● Assignment: Copy the text of the records word for word, starting at the line that contains "you risk ink" and continuing through the end of the records, including both ends. Leave out the pictures.

************

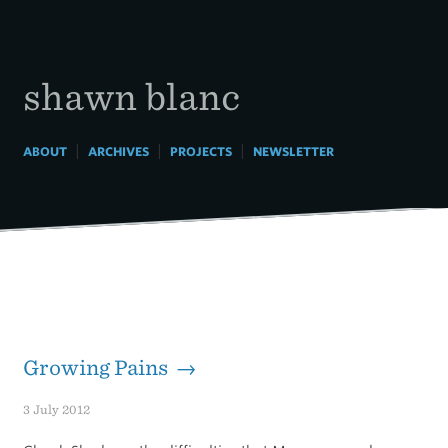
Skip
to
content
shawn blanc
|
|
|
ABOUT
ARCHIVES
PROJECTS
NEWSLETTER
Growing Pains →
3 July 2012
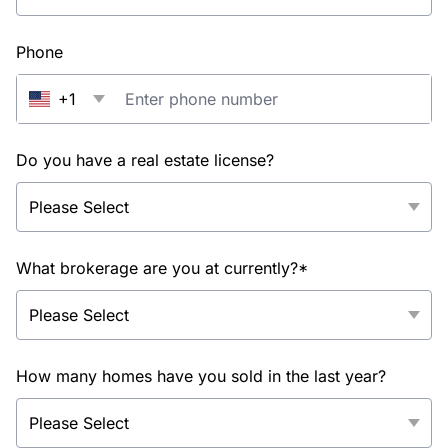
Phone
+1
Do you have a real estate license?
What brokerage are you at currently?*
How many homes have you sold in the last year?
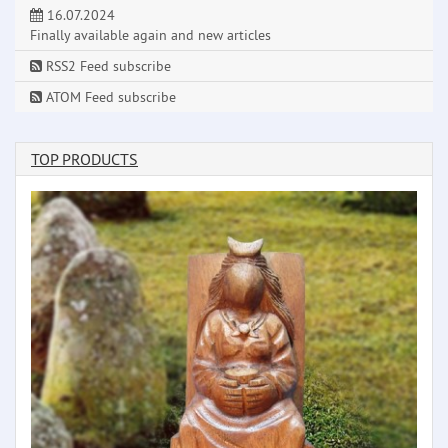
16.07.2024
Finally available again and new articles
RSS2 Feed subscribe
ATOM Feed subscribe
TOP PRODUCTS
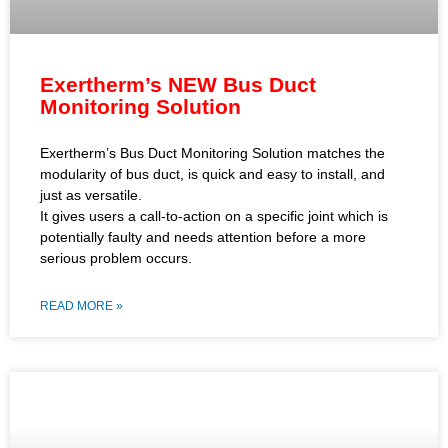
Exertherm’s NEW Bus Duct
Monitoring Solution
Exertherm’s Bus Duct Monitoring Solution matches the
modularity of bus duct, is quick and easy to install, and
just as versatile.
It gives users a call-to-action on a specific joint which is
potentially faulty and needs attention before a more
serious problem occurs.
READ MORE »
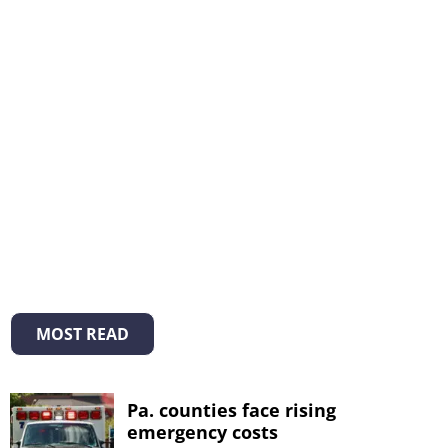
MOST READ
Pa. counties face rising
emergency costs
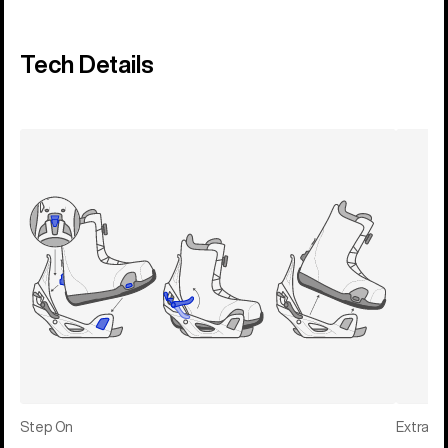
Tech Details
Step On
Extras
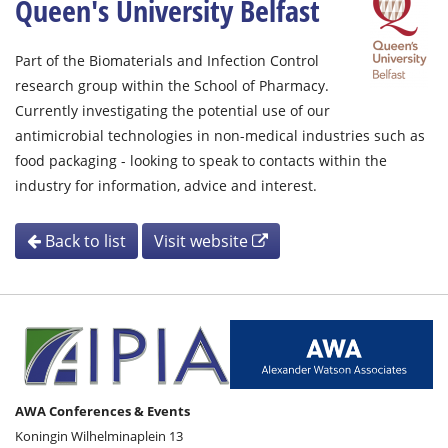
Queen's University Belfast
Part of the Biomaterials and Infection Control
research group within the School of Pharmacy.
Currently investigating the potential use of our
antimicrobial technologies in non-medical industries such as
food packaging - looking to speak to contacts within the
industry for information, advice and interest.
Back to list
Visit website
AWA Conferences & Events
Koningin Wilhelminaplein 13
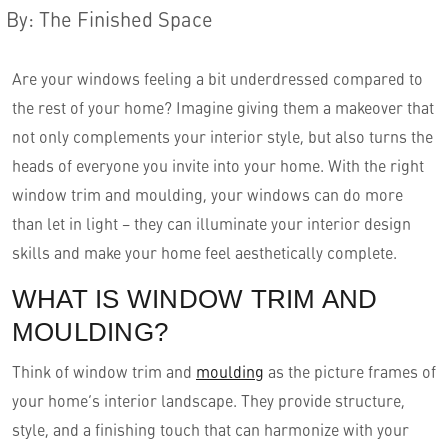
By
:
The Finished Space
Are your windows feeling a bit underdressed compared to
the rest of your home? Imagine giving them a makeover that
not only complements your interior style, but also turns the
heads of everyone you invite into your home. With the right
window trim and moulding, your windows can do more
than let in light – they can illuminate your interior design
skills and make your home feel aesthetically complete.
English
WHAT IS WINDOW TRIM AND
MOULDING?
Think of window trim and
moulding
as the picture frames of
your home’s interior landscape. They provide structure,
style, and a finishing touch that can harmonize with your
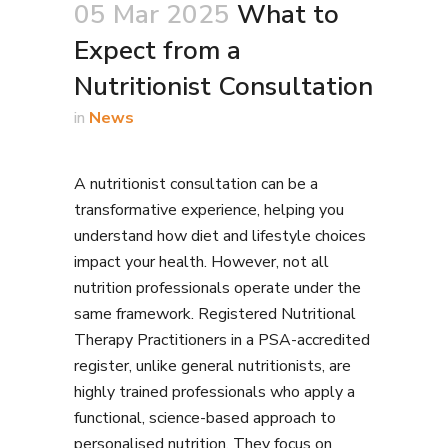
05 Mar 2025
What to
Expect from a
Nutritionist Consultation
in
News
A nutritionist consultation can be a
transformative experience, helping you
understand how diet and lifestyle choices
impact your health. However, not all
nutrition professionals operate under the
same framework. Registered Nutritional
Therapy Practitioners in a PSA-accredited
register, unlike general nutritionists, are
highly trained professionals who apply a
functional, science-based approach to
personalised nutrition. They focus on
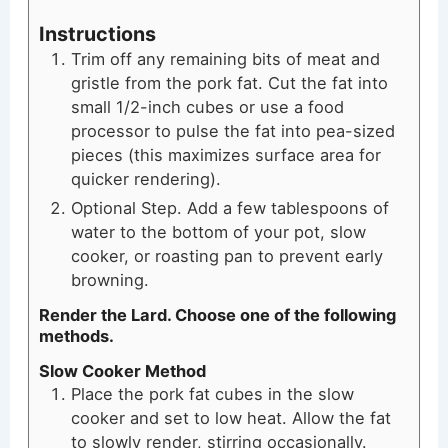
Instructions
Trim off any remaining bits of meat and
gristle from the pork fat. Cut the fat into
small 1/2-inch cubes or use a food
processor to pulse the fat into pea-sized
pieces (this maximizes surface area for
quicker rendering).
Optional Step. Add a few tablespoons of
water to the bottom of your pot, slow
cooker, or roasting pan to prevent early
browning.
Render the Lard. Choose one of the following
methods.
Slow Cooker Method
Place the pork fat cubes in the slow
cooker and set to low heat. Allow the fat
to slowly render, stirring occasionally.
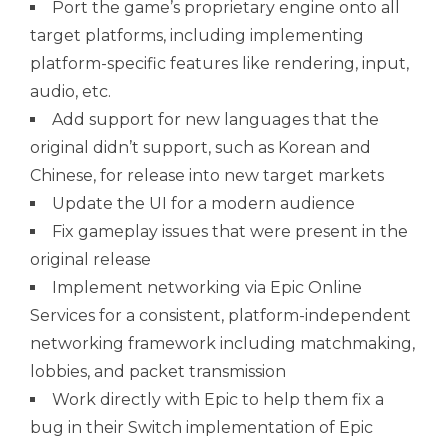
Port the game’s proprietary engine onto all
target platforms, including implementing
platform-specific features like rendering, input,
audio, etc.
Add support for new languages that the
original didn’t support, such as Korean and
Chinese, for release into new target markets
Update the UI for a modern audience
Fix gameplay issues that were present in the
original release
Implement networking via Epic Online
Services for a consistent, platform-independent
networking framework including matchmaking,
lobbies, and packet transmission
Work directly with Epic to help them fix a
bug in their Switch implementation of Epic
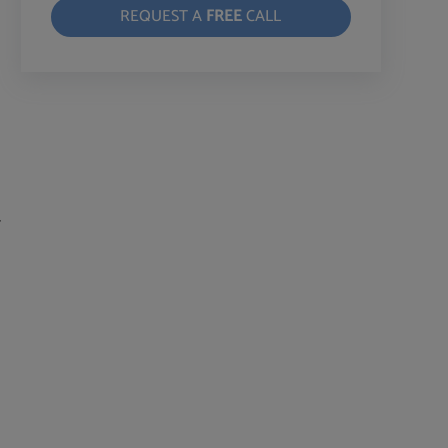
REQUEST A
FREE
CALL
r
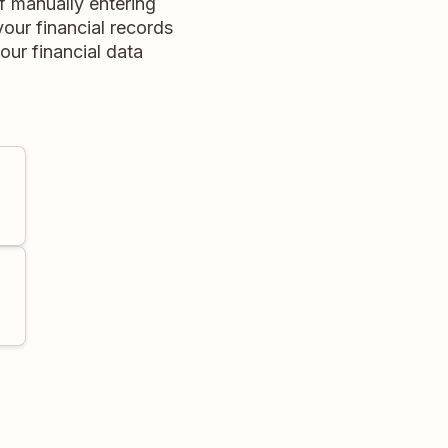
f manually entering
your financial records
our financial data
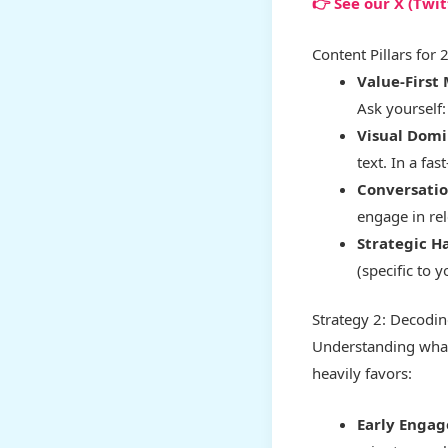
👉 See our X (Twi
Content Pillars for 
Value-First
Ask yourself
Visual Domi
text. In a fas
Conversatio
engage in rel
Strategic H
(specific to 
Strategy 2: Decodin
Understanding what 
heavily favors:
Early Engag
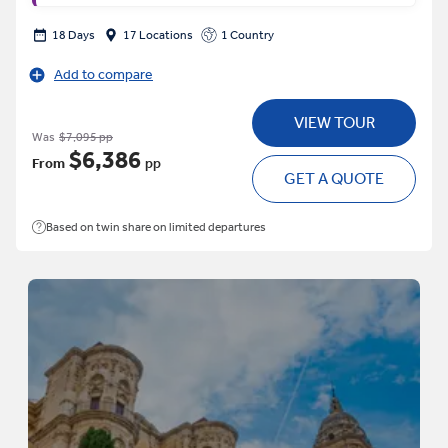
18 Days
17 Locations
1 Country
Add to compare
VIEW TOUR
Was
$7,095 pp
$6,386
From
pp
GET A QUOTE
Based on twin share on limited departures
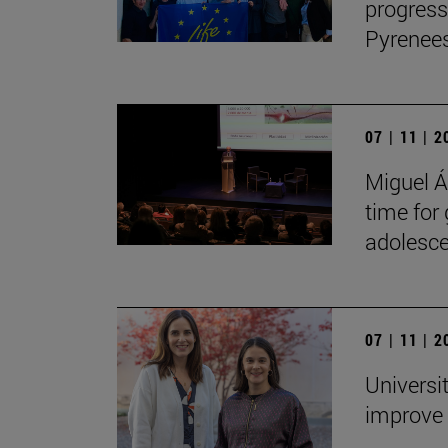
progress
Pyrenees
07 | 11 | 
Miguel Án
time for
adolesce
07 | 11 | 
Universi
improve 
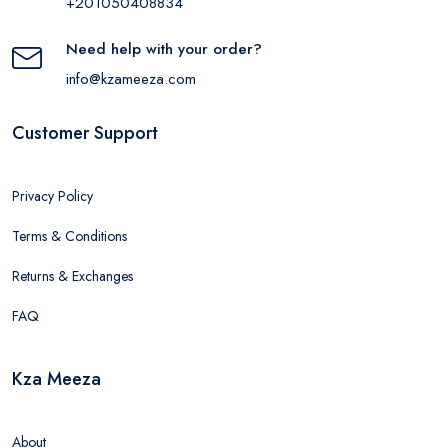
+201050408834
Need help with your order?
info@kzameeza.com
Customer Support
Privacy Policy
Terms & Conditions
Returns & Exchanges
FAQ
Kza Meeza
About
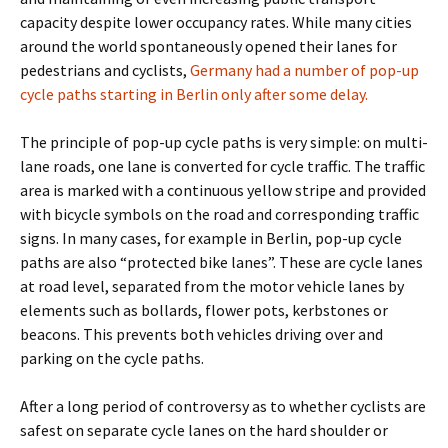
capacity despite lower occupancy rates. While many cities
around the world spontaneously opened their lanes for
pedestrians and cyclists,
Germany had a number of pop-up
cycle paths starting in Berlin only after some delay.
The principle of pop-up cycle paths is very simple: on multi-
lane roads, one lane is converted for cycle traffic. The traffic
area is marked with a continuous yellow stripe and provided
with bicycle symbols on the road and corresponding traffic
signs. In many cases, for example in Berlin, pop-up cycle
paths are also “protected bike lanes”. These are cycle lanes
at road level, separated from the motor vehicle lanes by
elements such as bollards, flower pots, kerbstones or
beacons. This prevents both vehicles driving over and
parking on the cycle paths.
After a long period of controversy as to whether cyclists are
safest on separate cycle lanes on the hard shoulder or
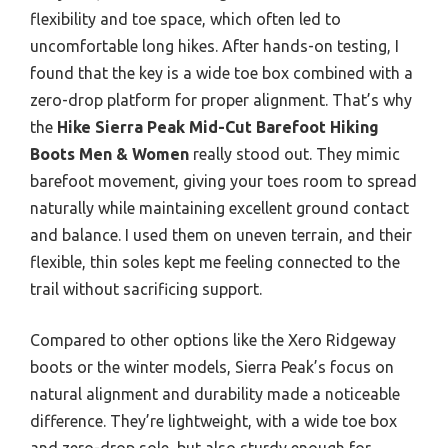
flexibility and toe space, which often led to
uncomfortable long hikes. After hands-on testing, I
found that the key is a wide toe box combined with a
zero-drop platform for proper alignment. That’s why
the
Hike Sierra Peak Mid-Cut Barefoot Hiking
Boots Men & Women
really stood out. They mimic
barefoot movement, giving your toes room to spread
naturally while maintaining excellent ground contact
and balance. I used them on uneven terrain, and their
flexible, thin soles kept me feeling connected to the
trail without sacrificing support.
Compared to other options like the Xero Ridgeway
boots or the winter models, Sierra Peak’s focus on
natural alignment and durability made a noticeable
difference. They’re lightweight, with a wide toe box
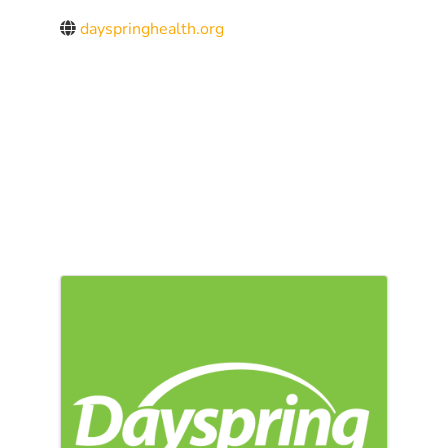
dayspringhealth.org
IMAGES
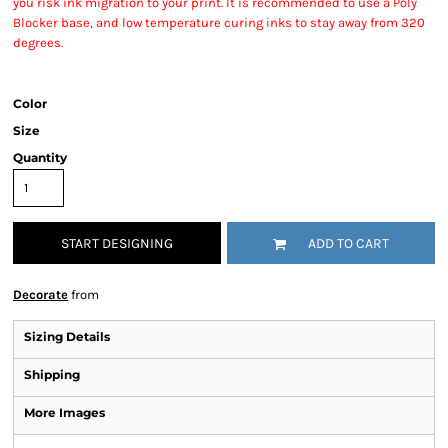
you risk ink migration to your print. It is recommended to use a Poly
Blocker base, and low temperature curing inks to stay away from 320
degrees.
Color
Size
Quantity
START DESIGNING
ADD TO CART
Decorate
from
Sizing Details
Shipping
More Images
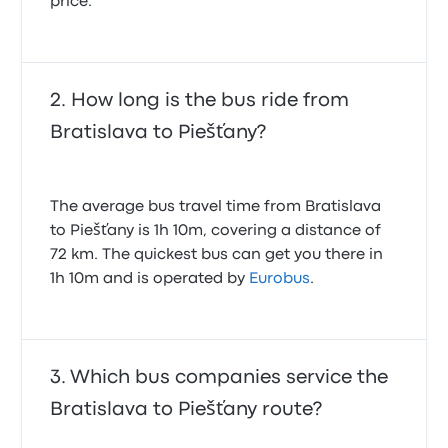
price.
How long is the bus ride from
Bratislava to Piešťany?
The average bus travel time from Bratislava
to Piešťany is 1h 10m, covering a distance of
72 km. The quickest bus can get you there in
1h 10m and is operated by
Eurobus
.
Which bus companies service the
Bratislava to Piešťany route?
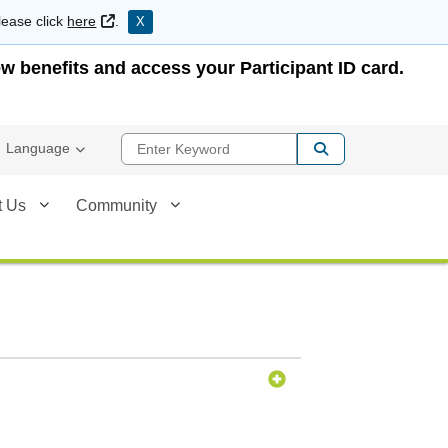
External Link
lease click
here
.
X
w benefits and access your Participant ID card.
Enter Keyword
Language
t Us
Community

************

● Result:
you risk ink migration to your print. It is recommended to use a Poly
Blocker base, and low temperature curing inks to stay away from 320
degrees.
Color
Size
Quantity
START DESIGNING
ADD TO CART
Decorate
from
Sizing Details
Shipping
More Images
price.
How long is the bus ride from
Bratislava to Piešťany?
The average bus travel time from Bratislava
to Piešťany is 1h 10m, covering a distance of
72 km. The quickest bus can get you there in
1h 10m and is operated by
Eurobus
.
Which bus companies service the
Bratislava to Piešťany route?
External Link
lease click
here
.
X
w benefits and access your Participant ID card.
Enter Keyword
Language
t Us
Community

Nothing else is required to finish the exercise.